We all learn in elementary school that a number is divisible by 2 if the last digit is even. A number is divisible by 3 if the sum of the digits is divisible by 3. A number is divisible by 5 if its last digit is 0 or 5. Etc.

But imagine we were born with 8 fingers on each hand and did arithmetic in base 16, also called hexadecimal. Or suppose schools decided to teach children hexadecimal instead of decimal to give them a head start in computer science. We would count 0, 1, 2, 3, 4, 5, 6, 7, 8, 9, A, B, C, D, E, F, 10, 11, …

What would divisibility rules look like? Here are the simplest rules.

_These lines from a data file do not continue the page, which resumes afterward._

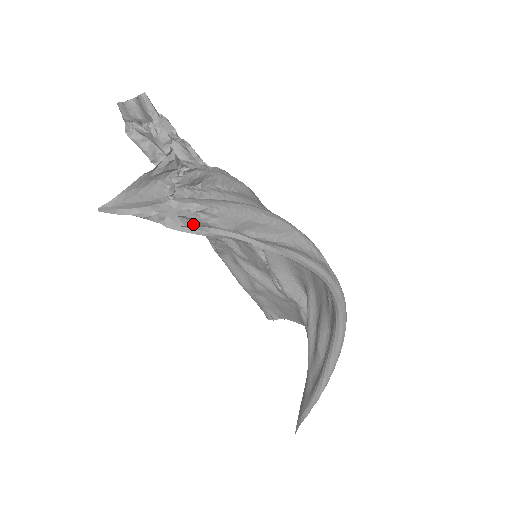
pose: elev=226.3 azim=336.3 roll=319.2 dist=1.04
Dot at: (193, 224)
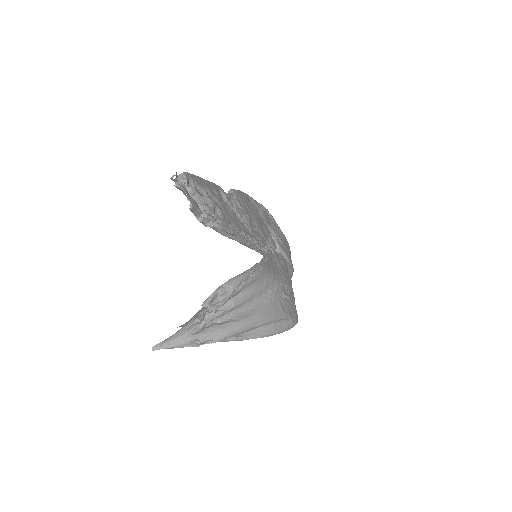
Dot at: occluded
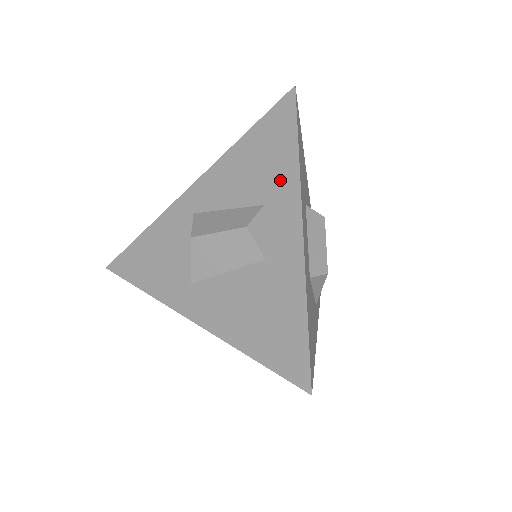
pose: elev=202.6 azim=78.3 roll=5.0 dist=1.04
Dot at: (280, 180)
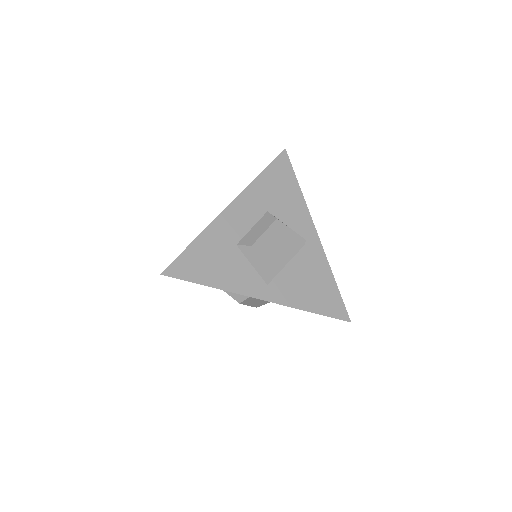
Dot at: occluded
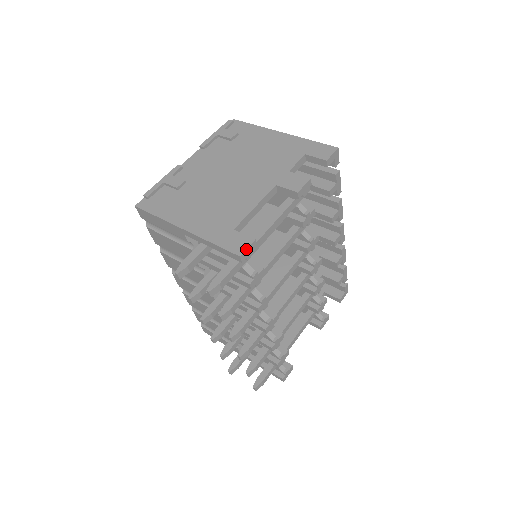
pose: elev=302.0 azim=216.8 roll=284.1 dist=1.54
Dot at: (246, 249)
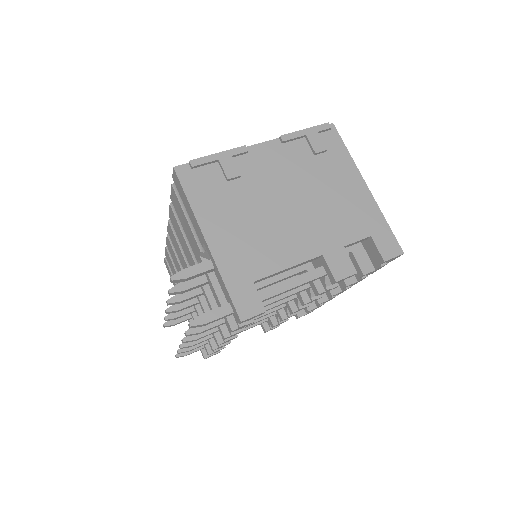
Dot at: (251, 317)
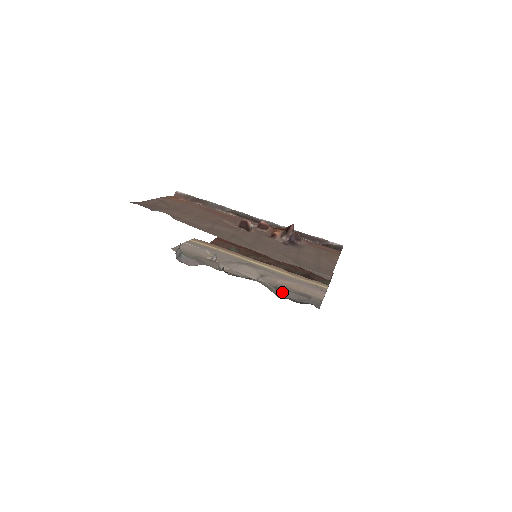
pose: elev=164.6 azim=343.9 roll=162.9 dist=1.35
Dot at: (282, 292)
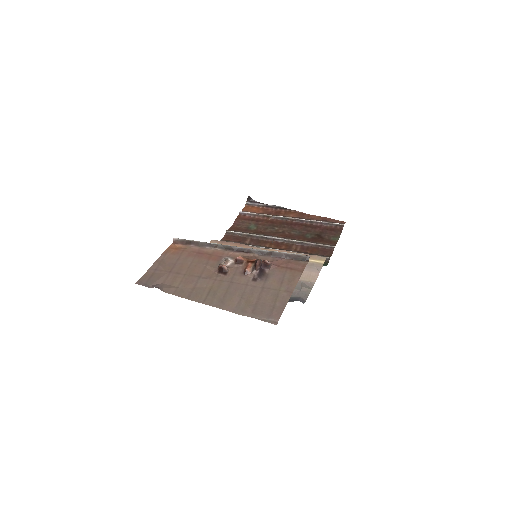
Dot at: occluded
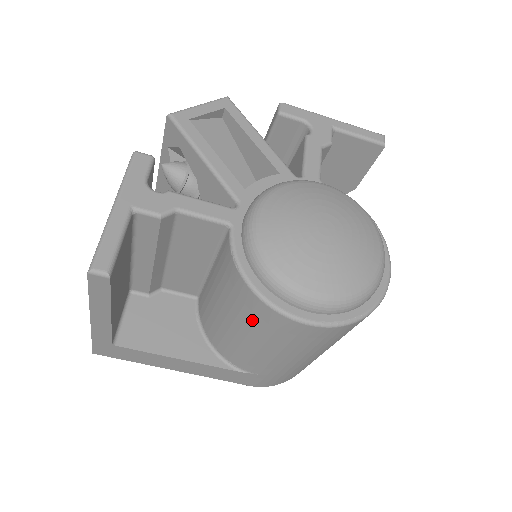
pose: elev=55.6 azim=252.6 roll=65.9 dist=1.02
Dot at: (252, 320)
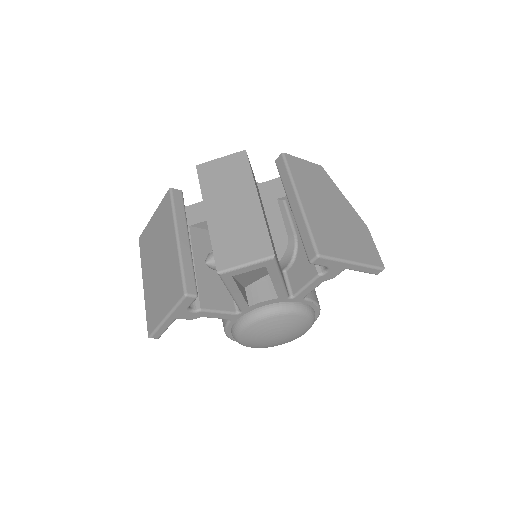
Dot at: occluded
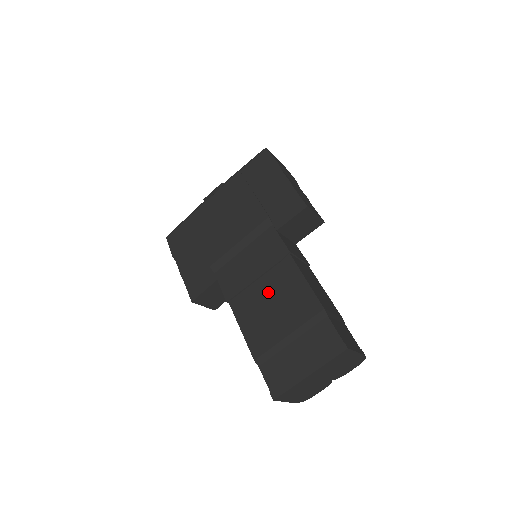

  • n divisible by 2 if its last digit is even.
  • n is divisible by 3 if its digit sum is divisible by 3.
  • n is divisible by 4 if its last digit is 0, 4, 8, or C.
  • n is divisible by 5 if its digit sum is divisible by 5.
  • n is divisible by 6 if it is divisible by 2 and 3.
  • n is divisible by 8 if it ends in 0 or 8.
  • n is divisible by A if it is divisible by 2 and 5.
  • n is divisible by F if its digit sum is divisible by F.
  • n is divisible by 10 (i.e. sixteen) if its last digit is 0.

In this list “digit” means hexadecimal digit.

There are also rules for checking divisibility by 7 and 11 (i.e. seventeen) in hexadecimal analogous to the rules for divisibility by 7 and 11 in decimal.

To test divisibility by 7, split off the last digit from the rest of the number. Triple it and subtract from what’s left of the original number. Repeat this process until you get something you recognize as being divisible by 7 or not.

For example, suppose you start with F61. Split this into F6 and 1. Subtract 3 from F6 to get F3. Now split F3 into F and 3. Subtract 9 from F to get 6. F61 is not divisible by 7 because 6 is not divisible by 7. The explanation for how this works is completely analogous to the corresponding rule in base 10.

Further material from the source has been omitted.